Just collecting some initial brainstorming ideas on validation in advance of Monday's meeting:
Validating the overall MultiTargetDesign
sampler
Comparing alchemical hydration free energies with relative hydration free energies
We can test the overall sampler by having the sampler compute relative solvation free energies between linear alkanes (methane, ethane, propane, n-butane, ...) with something like
target_samplers = { solvent_sampler : 1.0, vacuum_sampler : -1.0 }
designer = MultiTargetDesign(target_samplers)
designer.run()
and comparing the relative free energies to differences in absolute solvation free energies. The reference values could either be computed with YANK or could be computed inside perses
using the NCMC module to switch bidirectionally between solvent and vacuum.
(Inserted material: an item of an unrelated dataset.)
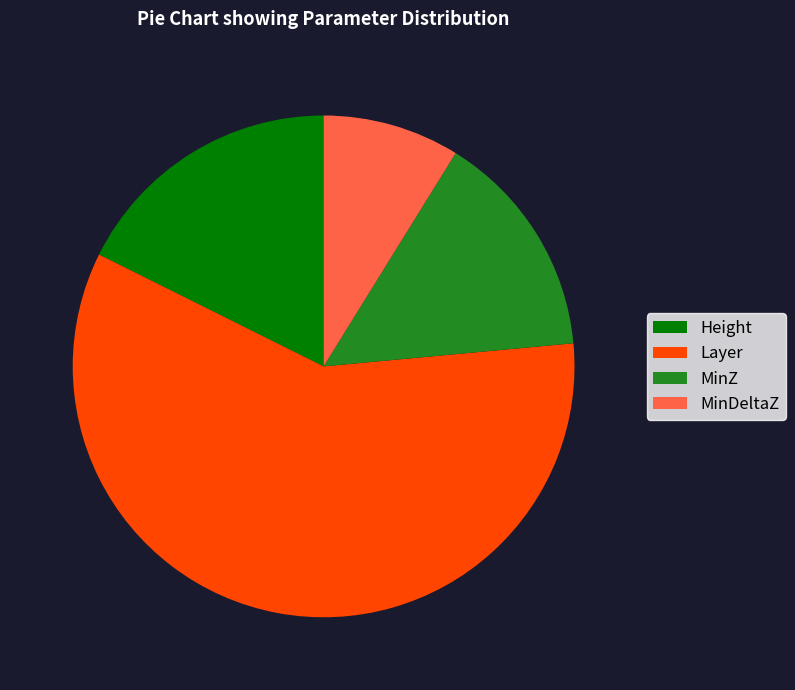

What is the largest slice in the pie chart?

Layer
Validating alchemical NCMC
There are already two tests in there:
Alchemical deletion / reinsertion
Deleting and reinserting the same sets of atoms should give a free energy difference (computed via EXP
) within a few statistical errors of zero. I have this threshold set to 6*sigma
for right now.
NCMC switching for a harmonic oscillator
The NCMC integrator currently drags a harmonic well around in a bidirectional switching experiment and checks that the BAR
estimate of free energy differences is zero.
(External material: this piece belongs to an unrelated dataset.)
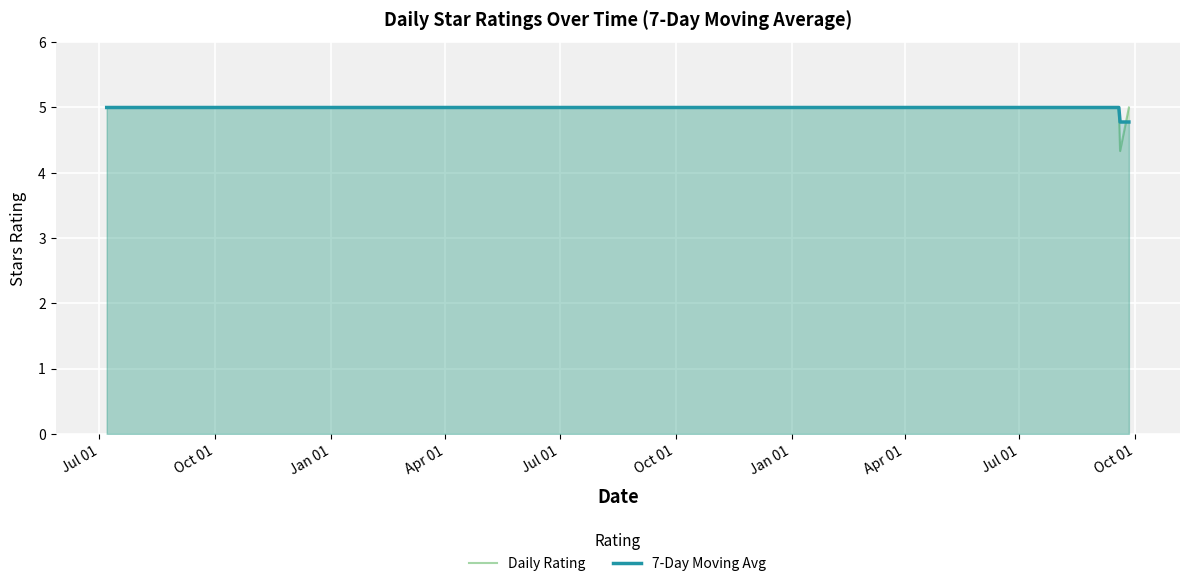

What is the lowest value of the Daily Rating series?

4.3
Validating AbsoluteAlchemicalFactory
There are already a battery of tests in alchemy
, but we could add a test to perses
which makes sure that when atoms are alchemically eliminated, the only contributions to the energy when these atoms are moved comes from valence energy terms.
Validating the geometry engine
Null transformations
Null transformations---such as napthalene-to-napthalene with manually-encoded atom mappings---will be useful for making sure that there is no unexpected asymmetry. We should get equal samplings of both napthalenes. While a cool demonstration (and one we should include int he paper), this is unfortunately not the most demanding test since there could still be bugs and yet the result will still be symmetric because some contribution cancel out for both states.
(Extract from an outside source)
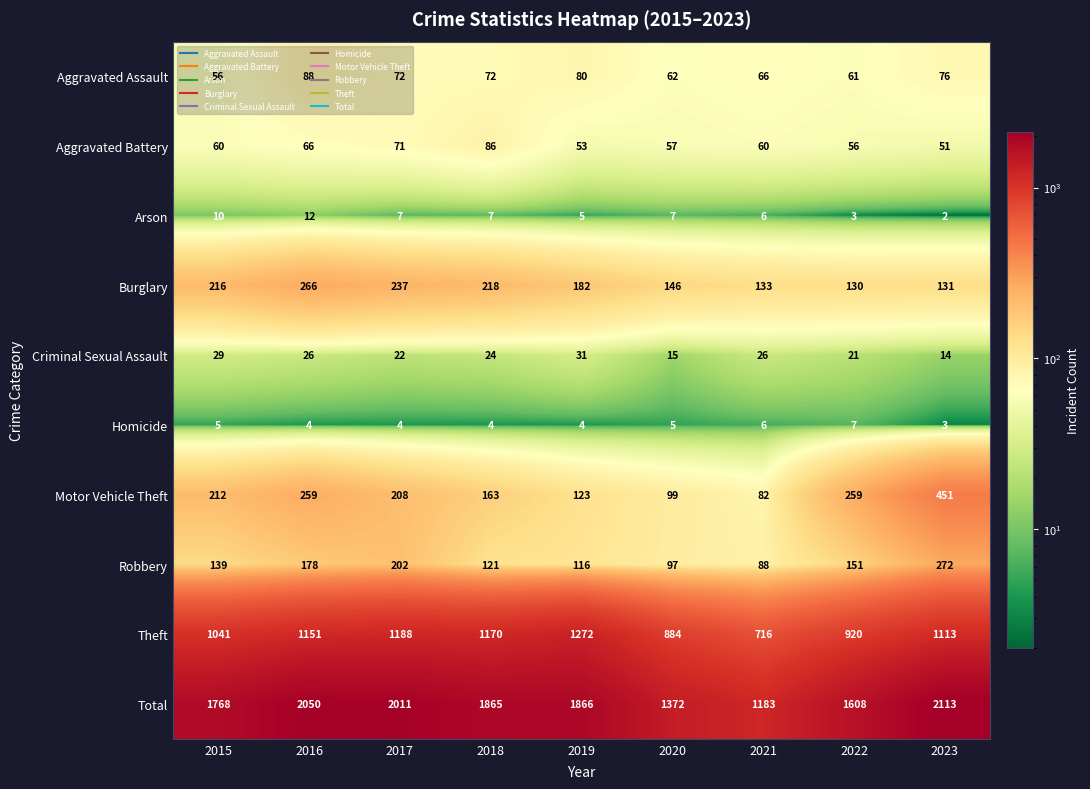

At which label does Homicide first exceed 4?

2015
Marginal distributions of internal coordinates
If we just run a SAMSSampler
or properly-weighted ExpandedEnsembleSampler
without using dynamics to propagate in between chemical switches and using instantaneous Monte Carlo (rather than NCMC) in the chemical switches, provided we randomly choose from the list of potential atomic alignments, we should get ergodic sampling of a series of small alkanes in vacuum. The marginal distributions of internal coordinates (bonds, angles, torsions) for a given molecule should match up with marginal distributions sampled for that molecule using GHMC. I'm unclear on whether or not this should also result in equal visits all chemical species---I think it should if we get all of the contributions correct, but I'm not convinced that I can prove it.
Analytical forward and reverse probabilities
For a linear chain of beads W-X-Y-Z with a forcefield that includes only bonds, angles, and torsions with a single Fourier component, placing or deleting Z should have an analytically computable Cartesian probability density function (which we already have code to compute) that can be compared to the numerical probability density function we actually use.
ExpandedEnsembleSampler
Harmonic oscillators
If we have a series of states that differ in Hamiltonian by the spring constant of a harmonic oscillator, we can impose analytically-computed weights and make sure we sample each state uniformly. We can use openmmtools.testsystems.HarmonicOscillator
for this purpose; I can add the analytical free energy and normalizing constant to the list of analytically-available properties.
SAMSSampler
Harmonic oscillators
We can initialize the SAMS sampler with all zeros and make sure that multiple simulations converge to the analytically-computed free energies of harmonic oscillators.